Thursday, May 31, 2007

Evolution Explained

Who wrote this?

Take, for example, allopatric ("different homeland") speciation. You have a population of living, sexually-reproducing organisms, all belonging to the same species (i.e. able to mate with each other). You observe variations within the population. You further observe, watching across several generations, that some variations (red hair, schizophrenia) are heritable in whole or part, some (appendectomy scars) are not heritable at all.

Now you divide your population in two: Population A and Population B. You separate them geographically. (Hence "diferent homelands.") You observe that A and B have different "menus" of heritable variation (A has more redheads, B more schizophrenics). You further observe that A's and B's environments are different—A's is hot and dry, B's cool and wet.

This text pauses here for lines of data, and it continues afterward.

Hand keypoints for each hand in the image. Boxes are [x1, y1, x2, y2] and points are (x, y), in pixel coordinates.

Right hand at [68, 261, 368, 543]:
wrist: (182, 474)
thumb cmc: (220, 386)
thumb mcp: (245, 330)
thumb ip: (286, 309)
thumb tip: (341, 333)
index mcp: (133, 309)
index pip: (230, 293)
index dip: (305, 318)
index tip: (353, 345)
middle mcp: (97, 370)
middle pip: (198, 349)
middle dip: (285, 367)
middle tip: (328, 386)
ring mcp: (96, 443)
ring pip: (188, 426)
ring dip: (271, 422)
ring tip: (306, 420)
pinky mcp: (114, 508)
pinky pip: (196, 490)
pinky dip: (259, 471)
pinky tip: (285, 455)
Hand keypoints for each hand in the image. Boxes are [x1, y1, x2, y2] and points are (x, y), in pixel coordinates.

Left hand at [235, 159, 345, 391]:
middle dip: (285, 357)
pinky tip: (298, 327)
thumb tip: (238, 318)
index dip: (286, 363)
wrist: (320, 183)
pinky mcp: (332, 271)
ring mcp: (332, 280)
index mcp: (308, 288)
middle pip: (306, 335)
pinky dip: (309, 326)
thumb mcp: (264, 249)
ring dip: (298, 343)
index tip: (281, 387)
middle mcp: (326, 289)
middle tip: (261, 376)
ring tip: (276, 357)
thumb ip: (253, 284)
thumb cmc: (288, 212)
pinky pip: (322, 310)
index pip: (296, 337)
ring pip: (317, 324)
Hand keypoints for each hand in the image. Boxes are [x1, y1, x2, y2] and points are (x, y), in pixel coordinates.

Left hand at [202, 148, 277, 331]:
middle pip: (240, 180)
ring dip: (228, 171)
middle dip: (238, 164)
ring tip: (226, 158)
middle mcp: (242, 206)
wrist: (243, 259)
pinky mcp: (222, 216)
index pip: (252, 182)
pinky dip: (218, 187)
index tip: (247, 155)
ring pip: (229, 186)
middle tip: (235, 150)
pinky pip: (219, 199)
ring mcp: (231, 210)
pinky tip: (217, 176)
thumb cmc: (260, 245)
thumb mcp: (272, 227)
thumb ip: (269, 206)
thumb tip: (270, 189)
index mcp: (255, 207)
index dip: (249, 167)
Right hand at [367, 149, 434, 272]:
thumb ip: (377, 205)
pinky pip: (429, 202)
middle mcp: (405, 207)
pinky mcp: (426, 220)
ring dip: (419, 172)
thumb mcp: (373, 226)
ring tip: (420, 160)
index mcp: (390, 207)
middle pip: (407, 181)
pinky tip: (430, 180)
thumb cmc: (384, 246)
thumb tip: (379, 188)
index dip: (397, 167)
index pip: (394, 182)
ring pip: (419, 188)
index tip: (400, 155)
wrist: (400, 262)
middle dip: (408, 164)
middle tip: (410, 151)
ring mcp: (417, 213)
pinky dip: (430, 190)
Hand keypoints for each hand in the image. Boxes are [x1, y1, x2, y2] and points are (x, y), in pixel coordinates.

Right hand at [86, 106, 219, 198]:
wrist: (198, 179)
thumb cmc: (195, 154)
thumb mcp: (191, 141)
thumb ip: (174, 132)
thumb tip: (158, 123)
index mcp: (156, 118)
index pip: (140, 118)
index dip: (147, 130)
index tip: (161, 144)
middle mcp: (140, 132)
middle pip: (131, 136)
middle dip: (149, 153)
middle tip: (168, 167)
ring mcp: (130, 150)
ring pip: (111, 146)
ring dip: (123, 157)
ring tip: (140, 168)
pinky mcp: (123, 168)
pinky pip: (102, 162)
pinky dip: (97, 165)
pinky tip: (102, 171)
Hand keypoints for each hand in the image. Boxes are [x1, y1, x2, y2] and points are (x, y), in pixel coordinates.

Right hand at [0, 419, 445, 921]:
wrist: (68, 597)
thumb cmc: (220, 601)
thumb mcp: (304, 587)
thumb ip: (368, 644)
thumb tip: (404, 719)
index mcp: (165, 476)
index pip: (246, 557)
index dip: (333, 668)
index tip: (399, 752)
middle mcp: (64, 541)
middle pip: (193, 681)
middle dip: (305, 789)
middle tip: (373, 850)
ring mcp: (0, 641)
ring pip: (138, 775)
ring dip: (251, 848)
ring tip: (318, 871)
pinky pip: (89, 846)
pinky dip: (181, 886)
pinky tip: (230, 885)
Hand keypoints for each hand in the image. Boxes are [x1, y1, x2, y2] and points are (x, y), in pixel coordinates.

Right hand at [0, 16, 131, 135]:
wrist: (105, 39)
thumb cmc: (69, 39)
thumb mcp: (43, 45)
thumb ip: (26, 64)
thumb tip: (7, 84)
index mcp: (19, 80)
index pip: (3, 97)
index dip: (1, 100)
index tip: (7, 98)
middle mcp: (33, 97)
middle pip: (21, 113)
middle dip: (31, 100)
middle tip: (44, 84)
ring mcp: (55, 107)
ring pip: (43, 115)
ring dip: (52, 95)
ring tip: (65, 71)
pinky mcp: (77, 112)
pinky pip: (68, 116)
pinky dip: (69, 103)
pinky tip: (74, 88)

You sit back and observe for a few thousand generations. Yep, microevolution goes on. A changes, B changes. Because they started out with different menus of heritable variations, and because environmental pressures in the two places are different, they change differently. They diverge. A thousand generations on, the two populations look and behave differently from each other. Ten thousand generations on, they look and behave way differently. Orthodox biology ("Darwinism") says that eventually they will be so different, they can no longer interbreed. Speciation will have occurred. A and B are now two species.

Under Brownbackian evolution—micro yes, macro no—this can't happen. They can't go on diverging. They can only get so different, no more. The divergence must slow down and stop. But... what stops it? What's the mechanism?

If you guessed PZ Myers, think again. It was John Derbyshire at the National Review.

What's the world coming to when John Derbyshire is the right wing's voice of reason?